WORK TASK —
Copy each line of the listing below where the word "GOOBAY" turns up.

=== Section Start ===

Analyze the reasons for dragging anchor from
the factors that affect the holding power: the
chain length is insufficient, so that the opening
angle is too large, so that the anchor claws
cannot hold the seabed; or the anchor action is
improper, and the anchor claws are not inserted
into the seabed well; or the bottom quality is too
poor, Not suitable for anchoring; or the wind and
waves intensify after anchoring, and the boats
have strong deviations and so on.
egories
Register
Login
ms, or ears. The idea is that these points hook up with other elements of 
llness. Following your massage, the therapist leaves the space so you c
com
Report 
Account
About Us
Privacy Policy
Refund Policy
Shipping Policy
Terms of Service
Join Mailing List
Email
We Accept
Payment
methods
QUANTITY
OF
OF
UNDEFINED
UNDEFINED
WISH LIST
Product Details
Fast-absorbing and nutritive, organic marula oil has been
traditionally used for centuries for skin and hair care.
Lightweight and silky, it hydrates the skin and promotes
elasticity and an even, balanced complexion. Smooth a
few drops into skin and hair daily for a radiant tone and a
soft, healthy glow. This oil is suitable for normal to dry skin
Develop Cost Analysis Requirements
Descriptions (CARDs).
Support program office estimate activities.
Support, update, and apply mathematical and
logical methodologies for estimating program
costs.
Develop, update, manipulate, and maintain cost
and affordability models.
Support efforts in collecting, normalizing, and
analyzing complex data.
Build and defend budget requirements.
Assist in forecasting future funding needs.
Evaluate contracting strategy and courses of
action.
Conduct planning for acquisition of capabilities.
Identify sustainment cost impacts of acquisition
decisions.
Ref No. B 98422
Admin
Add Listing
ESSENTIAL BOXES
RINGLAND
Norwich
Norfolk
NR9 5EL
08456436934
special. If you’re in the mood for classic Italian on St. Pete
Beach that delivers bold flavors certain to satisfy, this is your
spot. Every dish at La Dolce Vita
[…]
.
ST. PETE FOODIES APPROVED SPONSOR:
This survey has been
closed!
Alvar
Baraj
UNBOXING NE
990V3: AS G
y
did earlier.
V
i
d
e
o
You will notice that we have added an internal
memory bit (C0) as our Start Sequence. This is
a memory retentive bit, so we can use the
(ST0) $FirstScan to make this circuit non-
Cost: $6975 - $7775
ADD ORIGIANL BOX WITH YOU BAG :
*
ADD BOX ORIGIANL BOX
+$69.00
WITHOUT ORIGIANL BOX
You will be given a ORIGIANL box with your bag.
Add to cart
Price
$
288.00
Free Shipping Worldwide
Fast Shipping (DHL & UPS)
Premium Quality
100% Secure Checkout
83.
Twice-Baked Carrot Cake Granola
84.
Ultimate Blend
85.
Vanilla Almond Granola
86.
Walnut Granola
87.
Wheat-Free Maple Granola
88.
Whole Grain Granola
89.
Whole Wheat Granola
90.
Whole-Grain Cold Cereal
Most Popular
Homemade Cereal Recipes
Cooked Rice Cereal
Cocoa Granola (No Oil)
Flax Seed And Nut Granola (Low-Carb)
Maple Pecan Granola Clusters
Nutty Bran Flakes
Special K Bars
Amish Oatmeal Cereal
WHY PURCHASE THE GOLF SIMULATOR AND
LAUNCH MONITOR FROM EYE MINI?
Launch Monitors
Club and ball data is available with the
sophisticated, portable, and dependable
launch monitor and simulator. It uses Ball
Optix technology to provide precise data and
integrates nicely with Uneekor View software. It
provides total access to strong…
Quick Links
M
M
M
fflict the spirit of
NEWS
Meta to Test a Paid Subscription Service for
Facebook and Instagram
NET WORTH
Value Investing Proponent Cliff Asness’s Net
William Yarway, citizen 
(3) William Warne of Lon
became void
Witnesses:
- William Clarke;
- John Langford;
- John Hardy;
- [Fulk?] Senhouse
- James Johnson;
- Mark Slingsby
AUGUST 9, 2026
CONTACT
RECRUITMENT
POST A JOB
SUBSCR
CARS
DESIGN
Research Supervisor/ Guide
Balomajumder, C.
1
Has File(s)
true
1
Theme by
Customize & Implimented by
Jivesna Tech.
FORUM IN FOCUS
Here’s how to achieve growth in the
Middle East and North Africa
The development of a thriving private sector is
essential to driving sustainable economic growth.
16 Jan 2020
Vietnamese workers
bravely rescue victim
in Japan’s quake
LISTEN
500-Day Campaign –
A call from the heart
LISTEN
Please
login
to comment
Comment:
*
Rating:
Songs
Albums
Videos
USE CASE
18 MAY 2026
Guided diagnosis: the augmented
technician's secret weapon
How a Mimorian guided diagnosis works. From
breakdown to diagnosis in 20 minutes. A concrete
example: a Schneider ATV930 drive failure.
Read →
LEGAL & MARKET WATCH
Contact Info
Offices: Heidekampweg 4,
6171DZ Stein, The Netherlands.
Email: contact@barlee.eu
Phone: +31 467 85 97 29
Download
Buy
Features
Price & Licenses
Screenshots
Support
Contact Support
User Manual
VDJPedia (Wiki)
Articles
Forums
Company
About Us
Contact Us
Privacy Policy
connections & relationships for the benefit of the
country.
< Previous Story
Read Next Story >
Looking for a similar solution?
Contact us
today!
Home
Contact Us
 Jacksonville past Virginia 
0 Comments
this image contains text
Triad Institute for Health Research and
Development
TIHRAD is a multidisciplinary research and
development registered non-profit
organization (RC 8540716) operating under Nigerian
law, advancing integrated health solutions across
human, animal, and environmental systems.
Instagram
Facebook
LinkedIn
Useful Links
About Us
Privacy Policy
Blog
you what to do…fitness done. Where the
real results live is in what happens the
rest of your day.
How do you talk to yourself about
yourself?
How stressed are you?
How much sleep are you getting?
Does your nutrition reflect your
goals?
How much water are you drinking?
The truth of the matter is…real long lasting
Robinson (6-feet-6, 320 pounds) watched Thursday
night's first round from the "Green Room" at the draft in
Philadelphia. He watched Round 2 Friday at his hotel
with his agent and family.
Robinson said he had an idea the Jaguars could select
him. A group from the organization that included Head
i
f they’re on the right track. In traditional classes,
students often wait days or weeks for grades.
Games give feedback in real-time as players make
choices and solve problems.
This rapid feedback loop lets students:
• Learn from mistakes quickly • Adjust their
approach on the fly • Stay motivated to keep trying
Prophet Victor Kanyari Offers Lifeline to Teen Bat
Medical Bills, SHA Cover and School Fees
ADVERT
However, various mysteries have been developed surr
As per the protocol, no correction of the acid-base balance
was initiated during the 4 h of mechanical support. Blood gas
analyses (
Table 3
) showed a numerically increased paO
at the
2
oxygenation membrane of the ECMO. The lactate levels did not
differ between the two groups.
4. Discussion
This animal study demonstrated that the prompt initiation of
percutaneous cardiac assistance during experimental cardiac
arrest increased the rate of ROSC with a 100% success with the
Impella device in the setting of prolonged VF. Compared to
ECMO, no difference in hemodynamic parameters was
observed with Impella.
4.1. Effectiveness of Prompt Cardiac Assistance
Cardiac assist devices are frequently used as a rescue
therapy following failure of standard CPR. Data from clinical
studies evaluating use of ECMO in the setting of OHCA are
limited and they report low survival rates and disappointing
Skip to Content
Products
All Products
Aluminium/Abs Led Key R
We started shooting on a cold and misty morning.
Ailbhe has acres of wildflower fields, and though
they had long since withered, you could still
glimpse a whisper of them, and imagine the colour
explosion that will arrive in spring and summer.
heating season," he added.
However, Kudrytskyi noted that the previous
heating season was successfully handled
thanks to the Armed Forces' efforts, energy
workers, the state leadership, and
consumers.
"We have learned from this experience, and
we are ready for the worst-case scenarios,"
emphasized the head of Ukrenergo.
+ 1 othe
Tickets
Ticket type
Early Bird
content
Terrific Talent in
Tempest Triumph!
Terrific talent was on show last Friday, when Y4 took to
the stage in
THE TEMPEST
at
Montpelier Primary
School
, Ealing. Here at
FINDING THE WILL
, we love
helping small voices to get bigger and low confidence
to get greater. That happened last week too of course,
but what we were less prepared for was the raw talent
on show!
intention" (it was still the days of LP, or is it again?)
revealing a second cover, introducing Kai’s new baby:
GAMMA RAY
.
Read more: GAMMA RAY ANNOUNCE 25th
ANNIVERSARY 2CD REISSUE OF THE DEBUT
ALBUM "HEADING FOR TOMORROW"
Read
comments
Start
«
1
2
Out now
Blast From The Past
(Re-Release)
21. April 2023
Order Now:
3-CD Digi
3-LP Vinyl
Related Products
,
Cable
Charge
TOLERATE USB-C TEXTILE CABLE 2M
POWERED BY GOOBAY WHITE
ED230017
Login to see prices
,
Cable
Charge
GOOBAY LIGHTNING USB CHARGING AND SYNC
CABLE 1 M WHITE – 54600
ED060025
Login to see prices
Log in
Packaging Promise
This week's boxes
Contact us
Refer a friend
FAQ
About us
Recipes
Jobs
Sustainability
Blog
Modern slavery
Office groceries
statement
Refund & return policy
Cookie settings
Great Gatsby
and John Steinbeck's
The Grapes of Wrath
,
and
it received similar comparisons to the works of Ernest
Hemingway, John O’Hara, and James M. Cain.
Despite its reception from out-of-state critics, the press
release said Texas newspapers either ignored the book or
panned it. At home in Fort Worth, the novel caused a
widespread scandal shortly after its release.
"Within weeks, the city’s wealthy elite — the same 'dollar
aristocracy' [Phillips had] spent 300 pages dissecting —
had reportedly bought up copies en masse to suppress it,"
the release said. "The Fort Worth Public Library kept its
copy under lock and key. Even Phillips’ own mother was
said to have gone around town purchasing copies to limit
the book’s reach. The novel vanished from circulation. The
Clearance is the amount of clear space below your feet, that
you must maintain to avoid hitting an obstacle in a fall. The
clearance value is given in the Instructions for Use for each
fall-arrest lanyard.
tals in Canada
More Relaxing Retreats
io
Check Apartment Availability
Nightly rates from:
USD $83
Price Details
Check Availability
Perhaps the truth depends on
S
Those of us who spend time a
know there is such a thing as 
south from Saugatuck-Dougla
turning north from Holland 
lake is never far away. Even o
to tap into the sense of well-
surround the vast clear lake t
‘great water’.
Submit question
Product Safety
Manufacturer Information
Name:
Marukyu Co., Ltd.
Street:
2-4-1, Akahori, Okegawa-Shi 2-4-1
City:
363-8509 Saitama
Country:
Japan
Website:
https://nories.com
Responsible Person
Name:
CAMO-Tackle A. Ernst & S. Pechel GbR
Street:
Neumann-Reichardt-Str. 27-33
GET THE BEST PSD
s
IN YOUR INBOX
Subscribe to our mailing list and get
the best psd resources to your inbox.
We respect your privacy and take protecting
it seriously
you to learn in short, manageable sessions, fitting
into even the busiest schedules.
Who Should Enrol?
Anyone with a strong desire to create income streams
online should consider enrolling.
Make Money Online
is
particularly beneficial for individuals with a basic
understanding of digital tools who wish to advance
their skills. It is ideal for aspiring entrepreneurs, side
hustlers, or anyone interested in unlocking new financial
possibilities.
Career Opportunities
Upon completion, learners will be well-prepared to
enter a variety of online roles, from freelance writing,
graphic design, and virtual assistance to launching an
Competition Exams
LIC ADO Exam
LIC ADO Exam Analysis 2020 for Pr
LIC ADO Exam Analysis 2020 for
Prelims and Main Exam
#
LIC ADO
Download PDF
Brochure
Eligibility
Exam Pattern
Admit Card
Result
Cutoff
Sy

=== Section End ===

WRITTEN ANSWER —
POWERED BY GOOBAY WHITE
GOOBAY LIGHTNING USB CHARGING AND SYNC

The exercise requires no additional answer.